Calum: Binge Eating Eat. That’s all you had done today. You didn’t eat because you were bored or lonely, or depressed. You ate to be skinny. The more food you binged, the more that went down, the easier it was to get up. You were tricking yourself. Your body was manipulated by the idea of getting food; only to have it retched away. Your constant eating dismissed the idea to your body of being hungry, silencing the growls that would give you away. With you getting so much no one assumed that you were secretly purging it all up with ease, smiling at what you had done. In fact, people thought you were eating for two. Even Calum. He was under the blind impression that you were carrying his baby. This thought appalled you. Were you that fat that you looked pregnant? You’d just have to fix that. You excused yourself from dinner, slide upstairs in silence, and stuck your tooth brush down your throat. One easy gag brought everything up and you felt free. The scale smiled up at you for once, five pounds thinner from last week. A gentle knock foreshadowed Calum entering, sparkling concern in his eyes. “Y/N, before I ask this, know that I love you and would never leave you, ever. Also know that if I’m wrong, I mean nothing by it. Are you pregnant?” fear pounded in your ears, you could lie, but that would, that’d be a little much. “No.” you scratched out, voice rising in several octaves laced with tears. “Then what’s wrong?” Calum dared a step closer, reaching out to catch your arm, your arm with your vomit covered tooth brush. “You forced it? You binge?

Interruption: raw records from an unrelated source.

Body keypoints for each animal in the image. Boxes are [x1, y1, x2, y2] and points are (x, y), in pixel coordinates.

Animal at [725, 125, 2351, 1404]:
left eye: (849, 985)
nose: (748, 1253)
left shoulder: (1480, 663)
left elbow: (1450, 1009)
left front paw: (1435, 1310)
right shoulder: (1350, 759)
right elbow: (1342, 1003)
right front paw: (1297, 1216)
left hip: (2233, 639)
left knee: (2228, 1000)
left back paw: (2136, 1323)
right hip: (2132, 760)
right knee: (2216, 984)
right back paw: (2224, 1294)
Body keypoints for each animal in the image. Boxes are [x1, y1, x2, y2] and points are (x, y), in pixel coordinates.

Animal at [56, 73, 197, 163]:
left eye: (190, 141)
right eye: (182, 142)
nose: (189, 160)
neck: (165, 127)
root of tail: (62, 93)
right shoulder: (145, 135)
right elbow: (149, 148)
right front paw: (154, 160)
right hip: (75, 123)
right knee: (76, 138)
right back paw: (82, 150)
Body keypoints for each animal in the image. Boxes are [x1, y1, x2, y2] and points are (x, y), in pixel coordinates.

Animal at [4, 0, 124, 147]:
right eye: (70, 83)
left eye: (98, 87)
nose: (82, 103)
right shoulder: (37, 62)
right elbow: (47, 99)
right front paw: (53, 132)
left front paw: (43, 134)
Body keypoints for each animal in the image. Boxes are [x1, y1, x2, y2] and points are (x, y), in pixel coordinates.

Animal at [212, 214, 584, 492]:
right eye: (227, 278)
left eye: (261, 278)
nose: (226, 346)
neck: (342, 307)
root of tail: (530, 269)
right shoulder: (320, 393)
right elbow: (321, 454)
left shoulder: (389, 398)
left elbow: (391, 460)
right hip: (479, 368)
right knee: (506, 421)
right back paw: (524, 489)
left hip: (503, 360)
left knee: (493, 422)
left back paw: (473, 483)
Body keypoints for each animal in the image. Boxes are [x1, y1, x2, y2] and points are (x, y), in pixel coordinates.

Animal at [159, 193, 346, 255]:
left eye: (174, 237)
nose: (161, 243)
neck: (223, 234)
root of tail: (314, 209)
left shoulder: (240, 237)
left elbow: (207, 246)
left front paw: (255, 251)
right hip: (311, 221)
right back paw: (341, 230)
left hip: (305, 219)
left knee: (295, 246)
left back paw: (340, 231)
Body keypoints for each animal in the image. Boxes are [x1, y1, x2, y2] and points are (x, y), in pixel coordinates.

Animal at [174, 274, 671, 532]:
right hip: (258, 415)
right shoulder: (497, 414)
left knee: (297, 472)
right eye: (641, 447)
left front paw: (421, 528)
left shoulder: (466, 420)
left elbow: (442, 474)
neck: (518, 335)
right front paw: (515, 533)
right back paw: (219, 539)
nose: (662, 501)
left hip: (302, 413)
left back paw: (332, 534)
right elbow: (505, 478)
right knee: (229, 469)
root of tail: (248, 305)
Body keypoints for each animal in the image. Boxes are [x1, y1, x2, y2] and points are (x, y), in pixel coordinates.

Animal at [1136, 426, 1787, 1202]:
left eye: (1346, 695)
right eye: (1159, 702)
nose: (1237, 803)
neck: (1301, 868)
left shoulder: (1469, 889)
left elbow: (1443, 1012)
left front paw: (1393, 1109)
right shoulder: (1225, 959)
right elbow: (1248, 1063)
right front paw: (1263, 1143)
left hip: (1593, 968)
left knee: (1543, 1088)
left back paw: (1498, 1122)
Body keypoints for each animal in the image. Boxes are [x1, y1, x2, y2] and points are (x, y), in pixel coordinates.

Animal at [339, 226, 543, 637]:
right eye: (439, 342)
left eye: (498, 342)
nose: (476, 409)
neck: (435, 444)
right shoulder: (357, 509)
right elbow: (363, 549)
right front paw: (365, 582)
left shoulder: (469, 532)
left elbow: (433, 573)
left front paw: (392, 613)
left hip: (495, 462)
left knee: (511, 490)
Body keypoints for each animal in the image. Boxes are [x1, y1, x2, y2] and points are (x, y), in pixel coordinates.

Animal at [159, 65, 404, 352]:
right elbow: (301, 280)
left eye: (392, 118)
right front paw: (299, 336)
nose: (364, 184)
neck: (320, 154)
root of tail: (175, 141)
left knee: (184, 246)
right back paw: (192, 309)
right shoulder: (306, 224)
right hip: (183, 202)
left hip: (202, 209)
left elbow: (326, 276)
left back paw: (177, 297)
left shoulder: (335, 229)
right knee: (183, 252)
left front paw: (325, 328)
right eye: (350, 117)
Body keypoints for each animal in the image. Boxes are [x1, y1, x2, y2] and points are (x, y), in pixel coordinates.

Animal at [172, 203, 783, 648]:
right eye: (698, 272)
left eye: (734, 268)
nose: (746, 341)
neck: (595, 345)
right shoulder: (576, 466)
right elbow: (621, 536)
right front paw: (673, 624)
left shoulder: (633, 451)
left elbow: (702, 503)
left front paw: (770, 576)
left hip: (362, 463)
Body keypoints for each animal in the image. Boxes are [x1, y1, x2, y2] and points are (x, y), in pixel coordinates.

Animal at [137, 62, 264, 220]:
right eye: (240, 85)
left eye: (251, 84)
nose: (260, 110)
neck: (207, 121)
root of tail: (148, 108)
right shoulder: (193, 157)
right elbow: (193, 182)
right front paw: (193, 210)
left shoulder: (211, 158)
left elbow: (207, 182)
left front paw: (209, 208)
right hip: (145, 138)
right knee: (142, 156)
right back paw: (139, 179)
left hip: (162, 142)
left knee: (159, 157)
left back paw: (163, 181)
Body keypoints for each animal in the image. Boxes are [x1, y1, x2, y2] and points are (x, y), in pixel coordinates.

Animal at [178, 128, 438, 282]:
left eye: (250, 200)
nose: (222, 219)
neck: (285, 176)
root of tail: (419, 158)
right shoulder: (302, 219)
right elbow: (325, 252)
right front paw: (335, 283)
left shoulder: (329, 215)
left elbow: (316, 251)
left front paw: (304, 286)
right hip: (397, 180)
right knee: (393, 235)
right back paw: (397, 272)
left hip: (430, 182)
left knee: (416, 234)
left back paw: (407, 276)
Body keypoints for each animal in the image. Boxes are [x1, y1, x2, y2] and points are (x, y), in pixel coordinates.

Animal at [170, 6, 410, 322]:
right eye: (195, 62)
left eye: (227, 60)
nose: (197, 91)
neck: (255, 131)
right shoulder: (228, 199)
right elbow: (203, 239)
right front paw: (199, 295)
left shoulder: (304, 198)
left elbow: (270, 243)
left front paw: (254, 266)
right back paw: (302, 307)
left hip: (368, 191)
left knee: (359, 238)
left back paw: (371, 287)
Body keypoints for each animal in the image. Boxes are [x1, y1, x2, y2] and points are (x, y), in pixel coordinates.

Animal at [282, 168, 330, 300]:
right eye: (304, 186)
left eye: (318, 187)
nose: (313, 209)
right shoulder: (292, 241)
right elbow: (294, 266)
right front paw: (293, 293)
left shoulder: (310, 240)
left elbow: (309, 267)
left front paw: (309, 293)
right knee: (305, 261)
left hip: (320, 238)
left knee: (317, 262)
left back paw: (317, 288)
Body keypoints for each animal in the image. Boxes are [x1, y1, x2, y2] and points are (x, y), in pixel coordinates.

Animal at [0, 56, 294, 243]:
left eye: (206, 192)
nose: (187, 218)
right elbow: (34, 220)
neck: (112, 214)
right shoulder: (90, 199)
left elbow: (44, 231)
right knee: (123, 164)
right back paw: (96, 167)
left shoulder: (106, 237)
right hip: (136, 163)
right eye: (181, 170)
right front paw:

Honey, oh, baby.” You could sense the disappointment in his touch. “Why did this start?” you just stared blankly into his eyes. “Me? Hate?” he turned sharply punching the wall in. “You’re cancelling your accounts until I get this taken care of. You shouldn’t ever change yourself, not even for me.”

Luke: Bulimia You rolled over in bed, sleep not coming. A frustrated sigh left your lips as you felt what was keeping you awake. Throwing the sheet back from the bed, you flung your legs over the side, slipping on your slippers. You shuffled as quickly through the darkness as you could to the bathroom, mumbling how you were the master of your own bladder. The light to the bathroom switched on, only you hadn’t done it. Luke appeared from behind you, his gently blue eyes tired with sleep. His normally perfect hair matted in all directions. He followed you in, a constant looming presence behind you. “Oh, so you’re going to watch me piss now are you?” you grumbled staring him down. He frowned leaning against the sink, arms folded over his arms. “I’m only doing what the doctors told me to do Y/N.” you sighed, running a hand though your hair. “I’m not a child Luke.” You challenged. “I’m a big girl. I can take care of myself.” Luke yawned and you momentarily lost your thunder at the cuteness overload at three in the morning. “I know you aren’t, but I still need to make sure you don’t relapse. The toughest time is the first few weeks home. I’m just doing what I’m supposed to do to keep you healthy.” You could feel the tears working their prickly way up your throat. You wished you hadn’t gotten that stupid eating disorder in the first place; it took everything away from you. Luke turned giving you privacy, but the awkwardness still hung in the air as the sound of your pee trickled off the walls. “God this is embarrassing.” You groaned washing your hands. Luke shook his head, leading you back to bed. “Don’t ever say that. I think this had made you a stronger woman than you already are. I’m proud to be able to say that my girlfriend is recovering from an eating disorder, because it means I didn’t lose her completely.” Home was taking some getting used to, but it would be better in the end, you could feel it.